Here’s an insightful article about how Google frames how we see the world. Google…it’s not just for searching.
Looking to make comics with your students? Pixton is a nice alternative. I’m still a fan, for the most part, of ComicLife, but if you want to use Chromebooks, this is an option.
Interested in seeing how Pixar makes their magic come to life? Check out Khan Academy’s Pixar in a Box, where lessons include intro to animations, effects and character modeling and more.
Loupe Collage is an awesome website that takes your photos and makes them into a shape. You choose the pictures, then you choose the shape, image, or word you would like to shape. You can also use it to make a card. So fun!
Google Slides can be a great resource for creating an interactive eBook. Read more about it here.
Tuzzit is a collaborative mindmapping tool with easy to use templates. You set up the canvas, and then students can join and add text, stamps, images and more.
Here’s a terrific article about some updates in the Google Classroom iPad app that allow you to annotate PDFs and documents right in Classroom. This is cool!
Using Chromebooks in your classroom? Check out this awesome collection of tips!
Jacob Richman has created a really nice three-year Jewish calendar which you can access here.
Here’s a Hebrew keyboard that you can download for your iPhone or iPad. Why another Hebrew keyboard? Simply long press any key to access nikudot! This is very cool!
Snapstouch is a cool website where you can convert photos to sketches, paintings, drawings or single shade images. Check it out!
There’s a great article about the Spheros in the New Yorker this week. There are lots of lesson plans to integrate these little guys in your curriculum – let me know if you want to explore. We’re really enjoying using them!
It’s not a short read, but this post says a lot about iPads, research about their effectiveness in education, and what it means to us. Very interesting!
Now that the yoms are behind us, Memorial Day looms… here are some great resources for teaching about that holiday.
For easy to understand videos about the physical world and how we can better understand it, check out PBS’ Physics Girl videos.
Who loves Google Slides? Here are some great ways to use Slides besides just for presentations.
Brains On! is a science podcast for children with the motto “we’re serious about being curious.” Each Brains On! episode seeks to answer a question posed at the start—How do you catch a cold? Why does tickling make you laugh? What makes paint stick?—through a series of interviews.
The Thelonious Monk Institute of Jazz has developed MathScienceMusic.org, a website that offers teachers resources and apps to use music as a vehicle to teach other academic lessons.
My word is nitpick – what’s yours? The Oxford English Dictionary (otherwise known as the OED) has an awesome site where you can find which words started the same time you did. This is great fun – and could be useful for students’ autobiographies (Lynn and Carol – I’m looking at you).
July 21 and 22 there is a virtual conference (meaning it’s delivered online) focused on STEAM and Arts Integration. STEAM stands for science, technology, engineering, arts and math. The conference is virtual, which means all the sessions and handouts are delivered over the Internet. The sessions will be presented live on July 21 and 22, and will be available by demand through July 21, 2017 (that’s a year, people). For more information about the presentations, visit the website at http://artsintegrationconference.com/. I’m offering to host an in-person gathering for my colleagues who want to attend the live sessions – sounds like fun!
If you’re looking for something to learn over spring break (or beyond), check out the Adobe Education Exchange. You can join for free, and they have a lot of self-paced workshops or collaborative courses. You can search by standard, grade or by product.
We got a Silhouette cutting machine for our new innovation lab, and I could not be more excited! A Silhouette is used to (are you ready for this?) cut stuff out of paper, cardboard, cardstock, fabric or vinyl. You use the Silhouette Design software (which is a free download) to design your image, and then send it to the cutter. There are lots of ways that we’ll be able to use this – let me know if you want a demo or to play. And check out my Pinterest board for ideas!
If you’re looking for vintage photographs, check out Shorpy. You can search or just browse to see the amazing photos uploaded by users. It is crowdsourced content, so you may want to be careful having students use it.

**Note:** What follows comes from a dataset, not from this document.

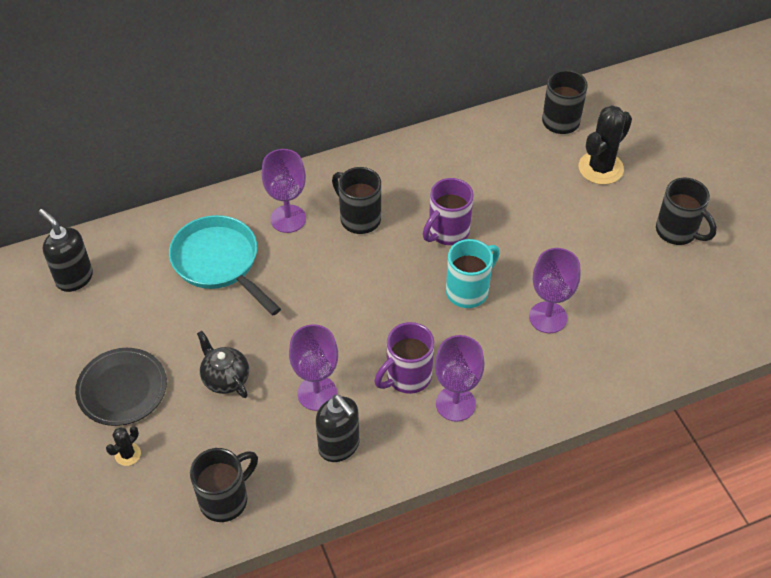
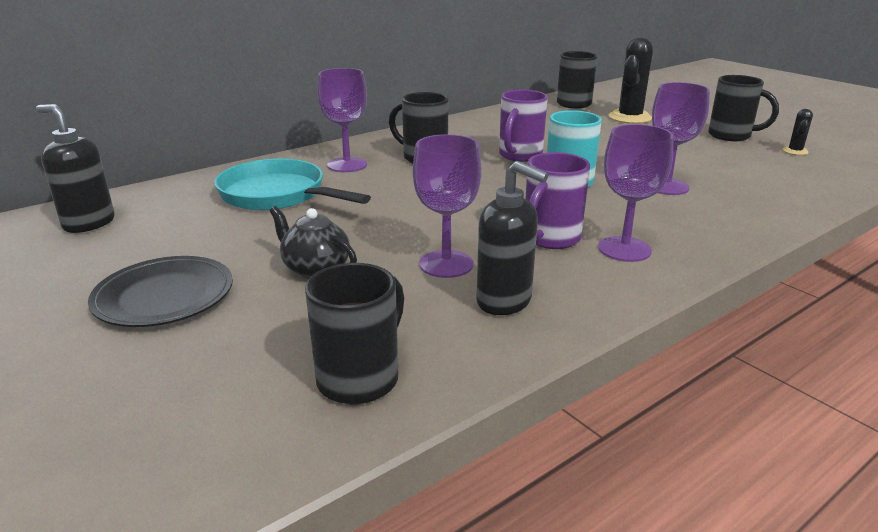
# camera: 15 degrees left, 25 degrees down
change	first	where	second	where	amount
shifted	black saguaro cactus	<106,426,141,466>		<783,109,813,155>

Passover is on its way! For links to Passover websites, videos, games and more, check out Jacob Richman’s site.
“Rainy days and Mondays always get me down…” Ahhh – spring is near, and that means rainy recess and squirmy kids! I just wanted to remind you about the fabulous website GoNoodle, which features brief videos to get your students moving.
Shoutout to the folks at PosterMyWall. I had some concerns about how the website performs on iPads and reached out to their tech support. They responded immediately, and sent me some tips on how to use the website to our best advantage on an iPad. Impressive response!
Were you aware that there’s an election going on? Newsela has a site where you can set up a class account, access articles about the primaries, and your students can vote.
If you’re using Google Slides, you’ll want to check out these great tips for a powerful presentation.
Here’s a great video to share with your students to help visualize the world population.
How has technology changed campaigning for president? This article talks about the increasing impact of data, the Internet and smartphones.